E. D. MARTIN COMPANY, INC.
53719.
Court of Appeals of Georgia.
Argued April 4, 1977. Decided June 20, 1977.Buck, Andrews & Dicus, Barschall Andrews, II, for appellant.
Champion & Champion, Forrest L. Champion, Jr., for appellee.
BELL, Chief Judge.
This is a suit for money had and received, seeking recovery of earnest money paid by plaintiff to defendant on a real estate contract for the purchase of a condominium. The plaintiff alleged that the contract was void and unenforceable as the terms and manner of payment of the purchase price were too vague and indefinite. The terms are not in dispute.
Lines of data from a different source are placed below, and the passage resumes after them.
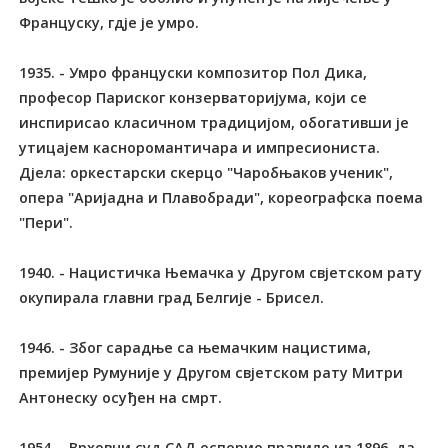
Француску, гдје је умро.
1935. - Умро француски композитор Пол Дика,
професор Париског конзерваторијума, који се
инспирисао класичном традицијом, обогативши је
утицајем касноромантичара и импресиониста.
Дјела: оркестарски скерцо "Чаробњаков ученик",
опера "Аријадна и Плавобради", кореографска поема
"Пери".
1940. - Нацистичка Њемачка у Другом свјетском рату
окупирала главни град Белгије - Брисел.
1946. - Због сарадње са њемачким нацистима,
премијер Румуније у Другом свјетском рату Митри
Антонеску осуђен на смрт.
1954. - Врховни суд САД оспорио правило из 1896. да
It provided for a purchase price of $45,324; that $4,532.40, or 10% was paid to defendant as earnest money and was to be applied as part of the purchase price. A special stipulation in the contract provided that the purchaser, the plaintiff, was to "Secure a 90% loan." In defendant's answer it was alleged *587 that the contract was valid and enforceable; and also that plaintiff was estopped from attacking the validity of the contract as defendant was induced by plaintiff to make changes in the condominium purchased. The trial court granted defendant's motion for judgment on the pleadings. Held:
1. Where the amount of the purchase price fixed by the contract is certain and definite, but the terms as to payment are indefinite and uncertain, the writing is not a contract and confers no rights and imposes no liability. Morgan v. Hemphill, 214 Ga. 555 (105 SE2d 580). While the purchase price was definite, the terms as to payment were not. The language that plaintiff will secure a "90% loan" is vague and uncertain. This terminology furnishes no key from which it can be ascertained from whom the loan was to be obtained; what property, if any, was to be mortgaged and to whom the mortgage was to be given, the rate of interest payable on the loan and how it was to be repaid. In Stanaland v. Stephens, 78 Ga. App. 68 (50 SE2d 258), Cole v. Cutler, 96 Ga. App. 891 (102 SE2d 82), and Hicks v. Stucki, 109 Ga. App. 723 (137 SE2d 399), we have held similar and indistinguishable language in a financing clause of a contract to be vague and uncertain and the contract unenforceable. Defendant was not entitled to judgment on the pleadings as the contract was unenforceable.
2. The asserted defense of estoppel is not available for any performance under the contract by defendant will not cure the defect relating to vagueness and uncertainty in the financing clause. Thomas v. Harris, 127 Ga. App. 361 (193 SE2d 260).
Judgment reversed. McMurray and Smith, JJ., concur.